Among the various changes the Space Force is making from the Air Force’s policies, the new Guidance Memorandum allows Guardians to have a single neck tattoo—as long as it is authorized, does not exceed one inch, and does not pass a vertical line drawn from the beginning of the ear, essentially keeping it to the back of the neck.
Like the Air Force, the Space Force will also allow one tattoo per hand in the shape of a ring, no more than 3/8 of an inch wide.
“There are no other size or placement limitations on tattoos” as long as they comply with Department of the Air Force regulations, the memo adds.
The Space Force will also allow male Guardians to have longer mustaches, extending 1/4 of an inch horizontally from the corners of the mouth. That’s in line with proposed changes from the Air Force, which currently limits Airmen to mustaches that don’t extend beyond the corners of the mouth. A leaked Air Force memo detailing the same standards as the Space Force circulated on social media recently, but no official changes have been announced for the older service.
On top of that, the Space Force will allow male Guardians to wear cosmetics such as foundation and concealer, though “only to cover scars or blemishes.”
In addition to those grooming and appearance standards, the Space Force memo also laid out several new uniform policies and pieces for Guardians’ Air Force dress uniforms, while the Space Force waits for its own version.
Those changes were previewed by Chief Master Sergeant of the Space Force Roger A. Towberman earlier this year in a video message sent to Guardians in which he said the moves were intended to “space it up a little bit.”
Among the tweaks, Guardians will now be able to wear the service’s enlisted rank insignia as available. They can also swap out the buttons on their service dress coat to ones that feature the Space Force’s “Delta, Globe, and Orbit,” switch their nameplates to hexagonal ones, wear new U.S. collar insignia also featuring a hexagon, and sport the new Space Force Service Cap Badge on wheel and bucket caps.

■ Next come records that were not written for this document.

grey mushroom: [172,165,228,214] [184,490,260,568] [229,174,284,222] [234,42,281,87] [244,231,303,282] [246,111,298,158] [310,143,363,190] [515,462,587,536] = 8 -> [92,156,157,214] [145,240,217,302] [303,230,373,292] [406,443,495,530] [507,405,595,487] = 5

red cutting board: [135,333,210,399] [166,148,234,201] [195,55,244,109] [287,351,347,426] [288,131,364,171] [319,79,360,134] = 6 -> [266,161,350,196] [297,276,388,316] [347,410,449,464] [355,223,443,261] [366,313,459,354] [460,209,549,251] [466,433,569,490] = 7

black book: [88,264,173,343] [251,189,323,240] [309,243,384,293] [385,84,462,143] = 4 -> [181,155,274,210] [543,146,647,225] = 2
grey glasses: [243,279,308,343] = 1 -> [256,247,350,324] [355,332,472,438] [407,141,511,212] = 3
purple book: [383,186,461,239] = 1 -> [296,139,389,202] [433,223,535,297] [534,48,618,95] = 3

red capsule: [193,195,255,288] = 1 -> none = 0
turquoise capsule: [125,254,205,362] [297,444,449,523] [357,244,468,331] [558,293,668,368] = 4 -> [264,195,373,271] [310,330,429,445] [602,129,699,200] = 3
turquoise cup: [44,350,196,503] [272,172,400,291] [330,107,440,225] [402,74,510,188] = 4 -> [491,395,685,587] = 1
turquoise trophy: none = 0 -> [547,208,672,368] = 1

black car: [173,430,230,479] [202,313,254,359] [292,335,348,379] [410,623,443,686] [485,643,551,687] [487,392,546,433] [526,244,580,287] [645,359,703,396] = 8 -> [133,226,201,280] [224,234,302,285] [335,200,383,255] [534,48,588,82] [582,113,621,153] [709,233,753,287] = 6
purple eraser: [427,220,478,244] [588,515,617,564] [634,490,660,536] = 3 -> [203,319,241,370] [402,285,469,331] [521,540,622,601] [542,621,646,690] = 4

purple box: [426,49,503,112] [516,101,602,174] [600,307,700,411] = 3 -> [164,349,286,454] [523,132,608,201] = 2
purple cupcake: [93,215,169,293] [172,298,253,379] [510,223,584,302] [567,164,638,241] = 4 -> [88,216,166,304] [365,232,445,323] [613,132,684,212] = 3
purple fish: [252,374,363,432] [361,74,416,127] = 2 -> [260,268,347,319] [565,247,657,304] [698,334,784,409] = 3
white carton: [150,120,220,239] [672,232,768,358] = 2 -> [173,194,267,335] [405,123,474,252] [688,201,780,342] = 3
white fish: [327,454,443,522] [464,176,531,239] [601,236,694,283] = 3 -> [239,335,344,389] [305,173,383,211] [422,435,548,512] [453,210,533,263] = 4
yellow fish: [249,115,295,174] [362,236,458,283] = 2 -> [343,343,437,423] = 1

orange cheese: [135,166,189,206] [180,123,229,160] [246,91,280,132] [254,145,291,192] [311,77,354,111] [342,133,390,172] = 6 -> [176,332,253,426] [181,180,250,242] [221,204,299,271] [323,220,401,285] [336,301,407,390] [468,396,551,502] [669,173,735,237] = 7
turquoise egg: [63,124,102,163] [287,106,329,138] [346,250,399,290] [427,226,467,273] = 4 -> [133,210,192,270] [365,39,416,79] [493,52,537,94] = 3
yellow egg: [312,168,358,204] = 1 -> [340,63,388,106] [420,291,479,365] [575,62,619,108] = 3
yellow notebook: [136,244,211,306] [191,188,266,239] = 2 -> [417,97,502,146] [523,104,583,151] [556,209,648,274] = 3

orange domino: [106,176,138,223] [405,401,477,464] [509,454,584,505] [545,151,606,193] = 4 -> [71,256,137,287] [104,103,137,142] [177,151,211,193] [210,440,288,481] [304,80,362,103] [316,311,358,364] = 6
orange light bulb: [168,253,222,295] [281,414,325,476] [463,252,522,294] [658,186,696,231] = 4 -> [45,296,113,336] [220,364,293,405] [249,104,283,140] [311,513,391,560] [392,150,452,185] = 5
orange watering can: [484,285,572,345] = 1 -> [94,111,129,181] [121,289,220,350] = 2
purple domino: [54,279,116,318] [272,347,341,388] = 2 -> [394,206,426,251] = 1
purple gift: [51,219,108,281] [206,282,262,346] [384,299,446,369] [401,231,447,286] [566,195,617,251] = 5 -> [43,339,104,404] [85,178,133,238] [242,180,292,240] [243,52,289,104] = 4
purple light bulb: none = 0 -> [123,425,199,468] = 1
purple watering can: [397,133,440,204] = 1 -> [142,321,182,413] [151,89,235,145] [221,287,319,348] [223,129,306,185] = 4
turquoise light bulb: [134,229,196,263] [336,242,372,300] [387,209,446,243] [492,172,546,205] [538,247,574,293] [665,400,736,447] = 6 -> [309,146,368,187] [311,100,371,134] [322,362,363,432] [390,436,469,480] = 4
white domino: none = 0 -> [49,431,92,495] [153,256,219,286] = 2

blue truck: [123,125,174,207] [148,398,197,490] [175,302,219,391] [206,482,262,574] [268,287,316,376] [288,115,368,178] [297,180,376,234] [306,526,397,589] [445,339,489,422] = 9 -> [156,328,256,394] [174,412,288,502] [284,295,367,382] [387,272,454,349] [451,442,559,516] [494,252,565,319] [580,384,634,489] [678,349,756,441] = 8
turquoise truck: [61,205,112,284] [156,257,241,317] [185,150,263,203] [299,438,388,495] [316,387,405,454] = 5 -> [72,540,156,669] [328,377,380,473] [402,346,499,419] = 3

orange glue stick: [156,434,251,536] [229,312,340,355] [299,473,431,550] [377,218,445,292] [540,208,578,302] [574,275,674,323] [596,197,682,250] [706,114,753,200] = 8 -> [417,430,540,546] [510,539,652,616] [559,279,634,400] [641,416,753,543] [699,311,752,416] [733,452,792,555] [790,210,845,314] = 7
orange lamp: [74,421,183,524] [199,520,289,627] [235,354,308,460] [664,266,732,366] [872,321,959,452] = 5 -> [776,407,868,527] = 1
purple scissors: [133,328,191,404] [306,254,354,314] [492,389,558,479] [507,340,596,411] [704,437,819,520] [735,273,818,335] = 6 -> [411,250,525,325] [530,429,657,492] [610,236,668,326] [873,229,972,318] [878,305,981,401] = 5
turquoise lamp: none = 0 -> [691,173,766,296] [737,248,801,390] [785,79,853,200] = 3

Finally, the memo also allows Guardians to purchase gray shirts and black bottoms to serve as PT gear “in lieu of the Air Force PTG pending release and availability of the official Space Force PTG at a Guardian’s home station military clothing sales store.” The clothing, however, can feature only one small visible trademark logo per item, and the back can either be blank or feature a Space Force logo or Delta.
“Guardians have been waiting a long time for this policy to drop, and I couldn’t be happier to get it out there and start getting this stuff on the shelves,” Towberman said in a statement. “I appreciate their connection, which brought us these ideas, and the character they’ve shown waiting patiently for us to work through the policy process. It’s time to space it up.”
The Space Force’s work on its own service uniforms continues. The final design has been approved, Chief of Space Operations Gen. John W. “Jay” Raymond said in April, but testing and production still has to happen, and that could take some time as the military and the broader U.S. deal with supply chain issues.
Raymond did, however, model the new service uniform during several recent hearings before Congress, featuring several small tweaks and a better fit than when the uniform was unveiled in September 2021.